La respiration sifflante se distingue: sèche et humide. Il y a une respiration sifflante pendant les deux phases de la respiration.
Une respiration sifflante sèche se forme uniquement dans les bronches et se divise en fonction du diamètre de la bronche en sifflements (canaux étroits) et en phase (canaux bas) - des bronches grandes et moyennes se forment.
Sifflement (aigus)
La condition principale est le rétrécissement de la lumière des bronches.
Causes de contraction:
1. Spasme des muscles lisses
2. Œdème de la muqueuse bronchique avec inflammation
3. Accumulation dans la lumière des expectorations bronchiques visqueuses: situé près du mur, dans l'idée de cordes, de filaments.
Basse (basses, fredonnant)
Formé dans les bongs de taille moyenne et grande en raison de l'accumulation dans la lumière des bronches d'expectorations visqueuses, qui sous forme de cordes et de fils oscille comme des cordes.
Se produire avec une bronchite, une bronchopneumonie, un asthme bronchique, une pneumosclérose.
Respiration sifflante, entendue de loin - avec une crise d'asthme bronchique.

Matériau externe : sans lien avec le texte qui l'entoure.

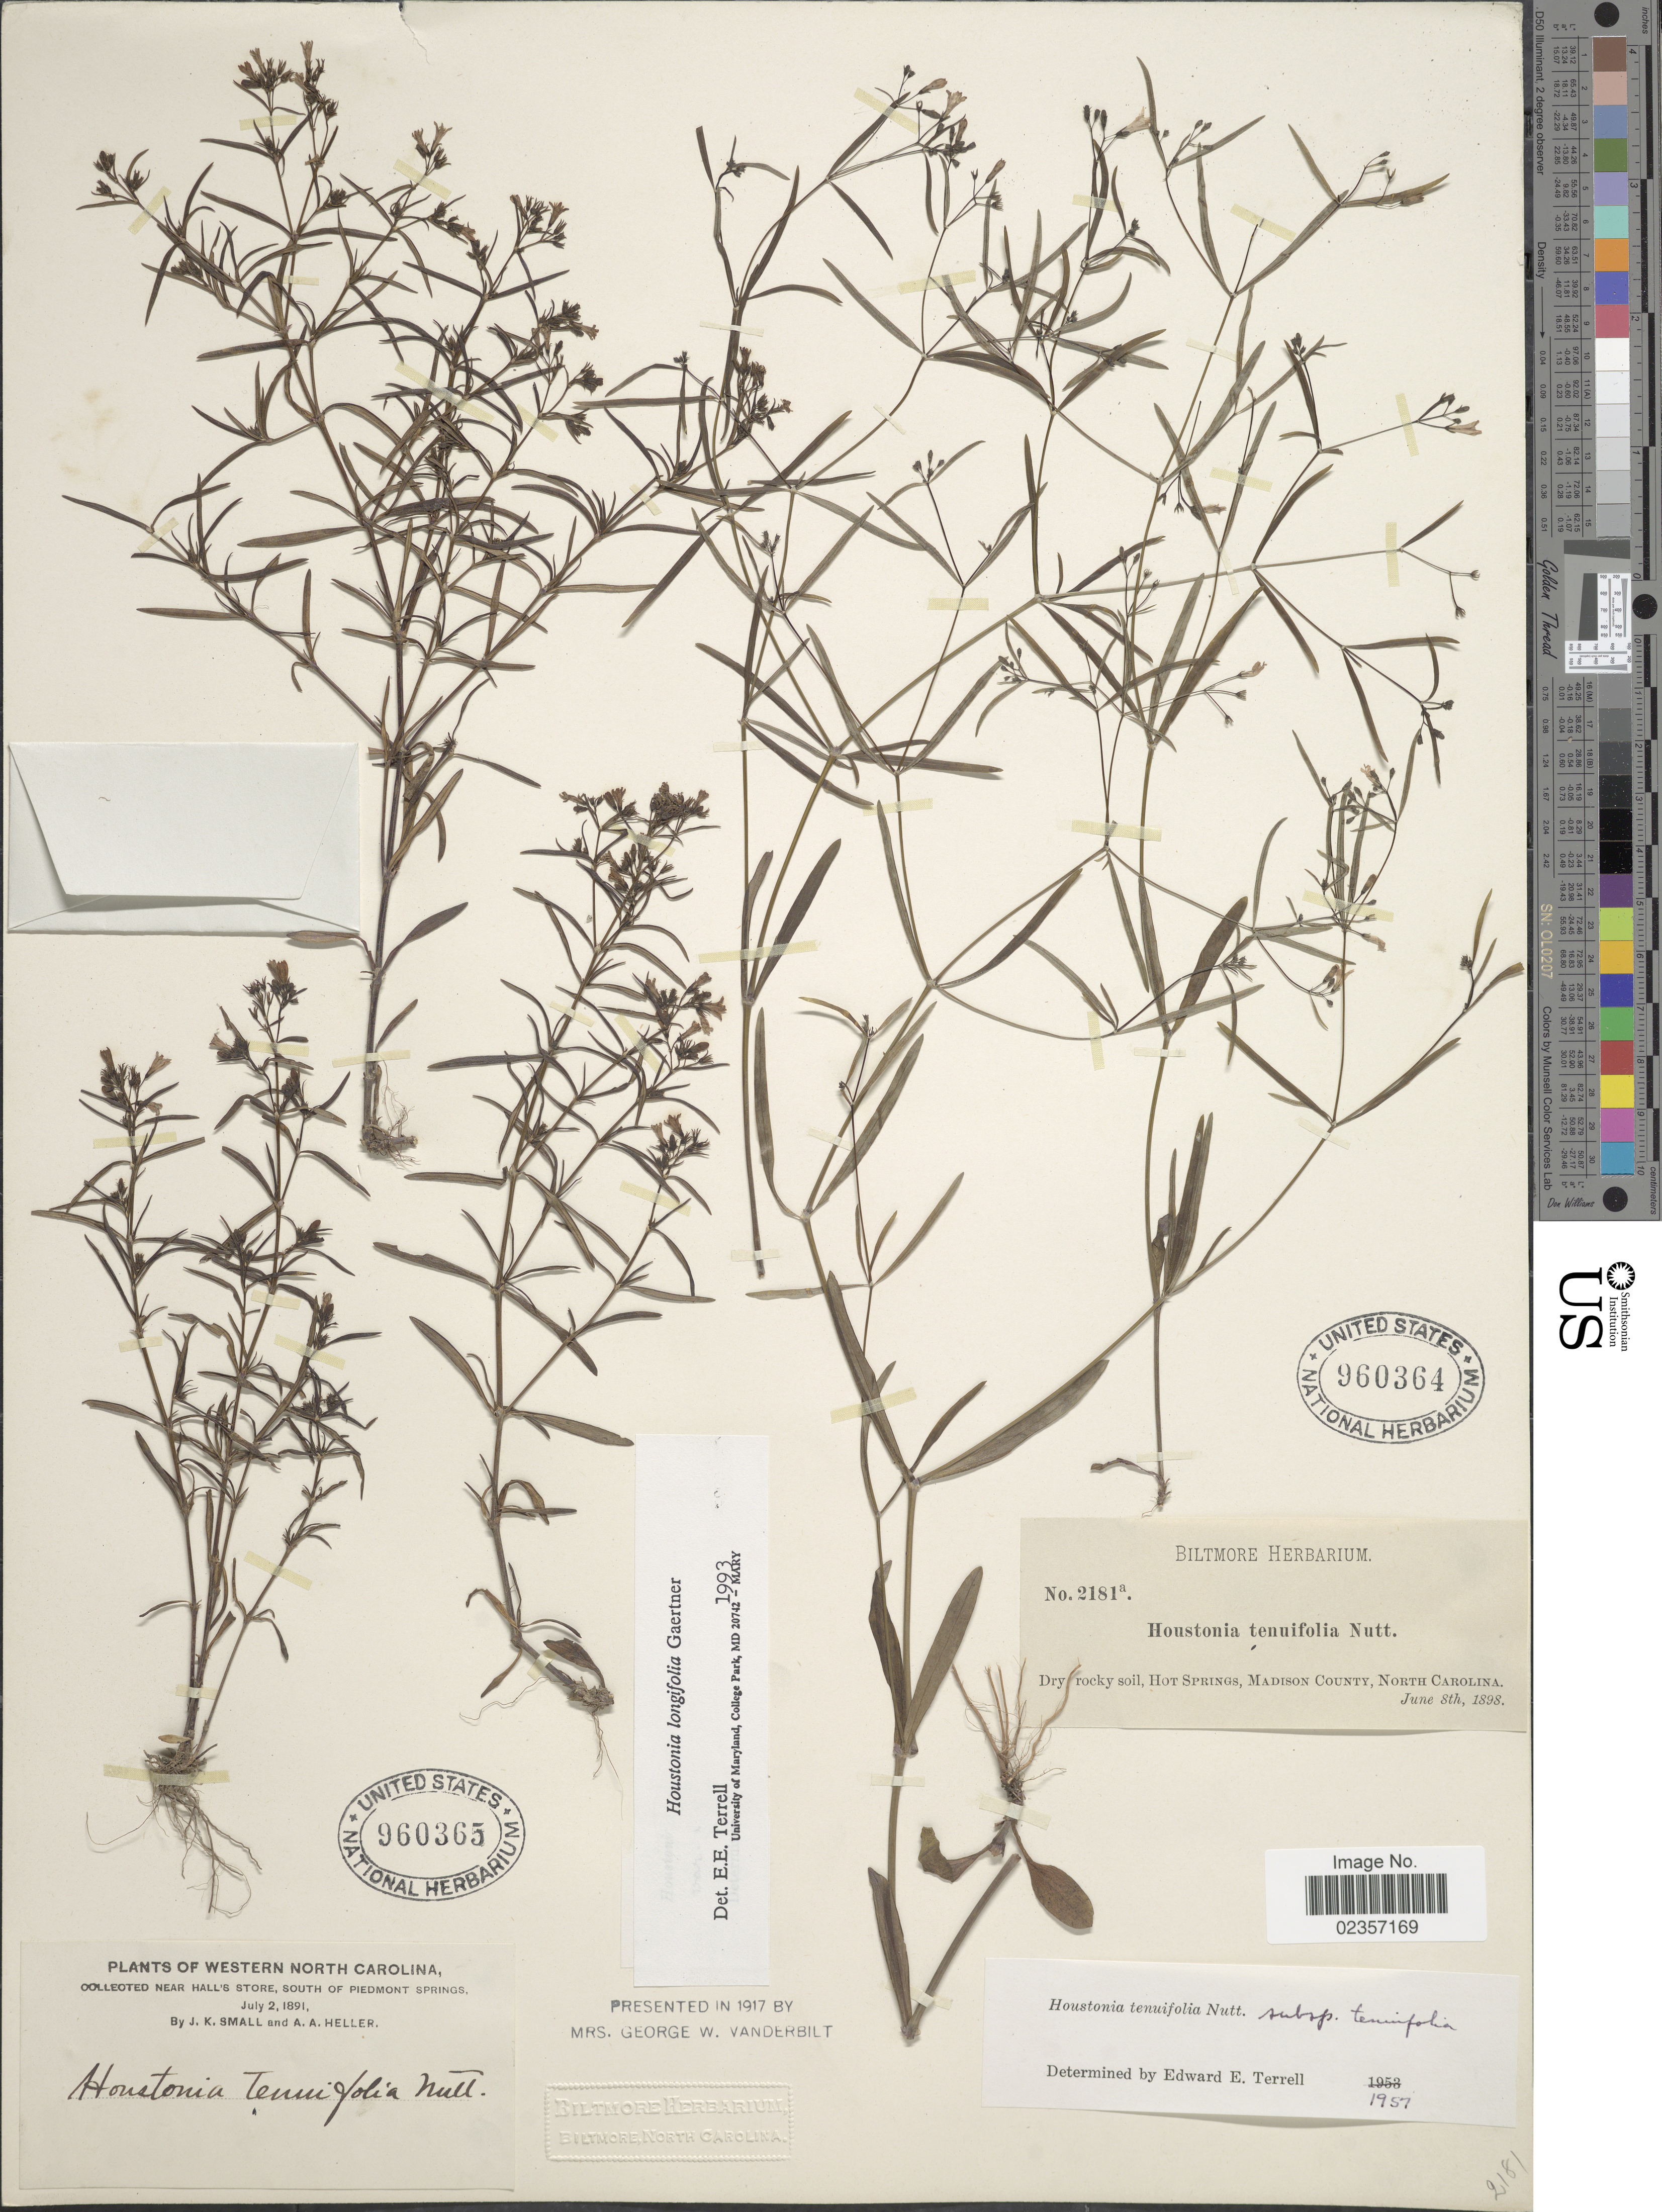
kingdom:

En cas d’asthme cardiaque - rage humide - syndrome du samovar bouillant.

Râles humides
Formé dans les bronches, la trachée et les cavités lorsque des sécrétions liquides s’y accumulent.
En fonction du calibre des bronches, dans lesquelles elles se forment, elles se distinguent:
- bulle fine
- Bulle moyenne
- grosse bulle
En fonction de la sonorité:
- sonore (consonne) - abcès, bronchopneumonie
- non sonore - avec bronchite, œdème pulmonaire.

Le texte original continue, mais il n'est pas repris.